Installing an Nvidia Driver
In general, this installation process explains how to install the Nvidia drivers for any version of IGM (and subsequently tensorflow). The documentation may be out of date in regards to the specific versions but the steps are the same. If you are looking for a quick installation and do not care about the details, you can simply attempt to run the following lines of code, in sequence, (for IGM 2.2.2 - and thus tensorflow 2.15.0). If you have any issues and still can not install the Nvidia drivers properly, please read the rest of the guide.
Finding potential Nvidia Drivers
If you do not have an existing Nvidia driver, you can install it directly onto your linux system. To do so, we first make sure we have the updated libraries from apt
Next, we can download a specific nvidia driver version. These versions depend on your GPU model, so you may see a different output than what is shown below. In any case, we first need to see which driver versions are compatable with our model (for more info, visit here); to do this, we can run the following command
If you have an available device, you will see a list of possible drivers like so
nvidia-driver-535, (kernel modules provided by linux-modules-nvidia-535-generic-hwe-22.04)
nvidia-driver-545-open, (kernel modules provided by nvidia-dkms-545-open)
nvidia-driver-545, (kernel modules provided by nvidia-dkms-545)
nvidia-driver-560-open, (kernel modules provided by nvidia-dkms-560-open)
nvidia-driver-570, (kernel modules provided by nvidia-dkms-570)
nvidia-driver-560-server, (kernel modules provided by nvidia-dkms-560)
...
Selecting an Nvidia Driver
Now, to choose the correct nvidia driver, it will be constrained by the tensorflow version you would like to download. For instance, if IGM currently uses tensorflow 2.15 (you can always check the version of tensorflow in the setup.py file here), you will need a minimum version of CUDA and cuDNN (as shown here). From the table, we can see that we need a minimum cuDNN and CUDA version of 8.9 and 12.2, respectively.
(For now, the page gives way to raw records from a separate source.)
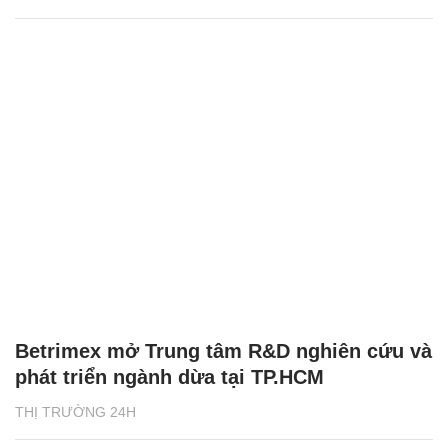
Betrimex mở Trung tâm R&D nghiên cứu và
phát triển ngành dừa tại TP.HCM
THỊ TRƯỜNG 24H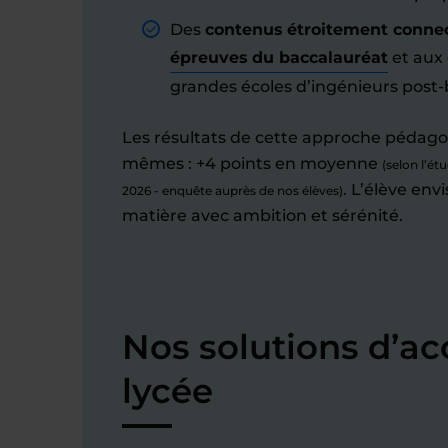
Des
contenus étroitement conne
épreuves du baccalauréat
et aux
grandes écoles d’ingénieurs post-
Les résultats de cette approche pédago
mêmes : +4 points en moyenne
(selon l’ét
. L’élève env
2026 - enquête auprès de nos élèves)
matière avec ambition et sérénité.
Nos solutions d’
lycée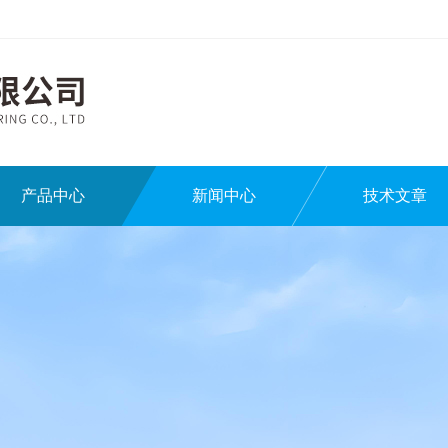
产品中心
新闻中心
技术文章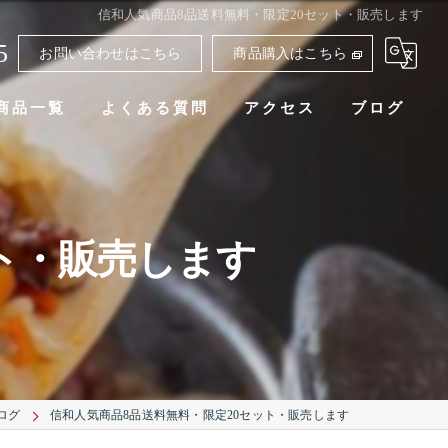
信和人気商品8品送料無料・限定20セット・販売します
5
お問い合わせはこちら
商品購入はこちら
商品一覧
よくある質問
アクセス
ブログ
ト・販売します
ログ
信和人気商品8品送料無料・限定20セット・販売します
Version | Python version | Compiler | Build tools | cuDNN | CUDA |
---|---|---|---|---|---|
tensorflow-2.15.0 | 3.9-3.11 | Clang 16.0.0 | Bazel 6.1.0 | 8.9 | 12.2 |
tensorflow-2.14.0 | 3.9-3.11 | Clang 16.0.0 | Bazel 6.1.0 | 8.7 | 11.8 |
This means that we should install a driver that supports a CUDA version of at least 12.2. To check this we can check the minimum required driver version for both linux as well as windows (not wsl-windows) here. You will now find that for tensorflow 2.15, which requires a CUDA version of 12.2, we need a minimum driver version of 525.60.13
.
CUDA Toolkit | Minimum Required Driver Version for CUDA Minor Version Compatibility* | |
---|---|---|
Linux x86_64 Driver Version | Windows x86_64 Driver Version | |
CUDA 12.x | >=525.60.13 | >=528.33 |
CUDA 11.8.x | >=450.80.02 | >=452.39 |
Installing the new Nvidia Driver
Now, we can install the required driver (ideally not just the minimum version but the latest version). A smaller note is that it is recommended to install the base driver version rather than the open
or server
versions.
sudo apt install nvidia-driver-570 # this is the latest version at the moment
sudo reboot # you wont see the changes until after you reboot
After rebooting, you can check your driver version with the nvidia-smi
command and should see the new changes.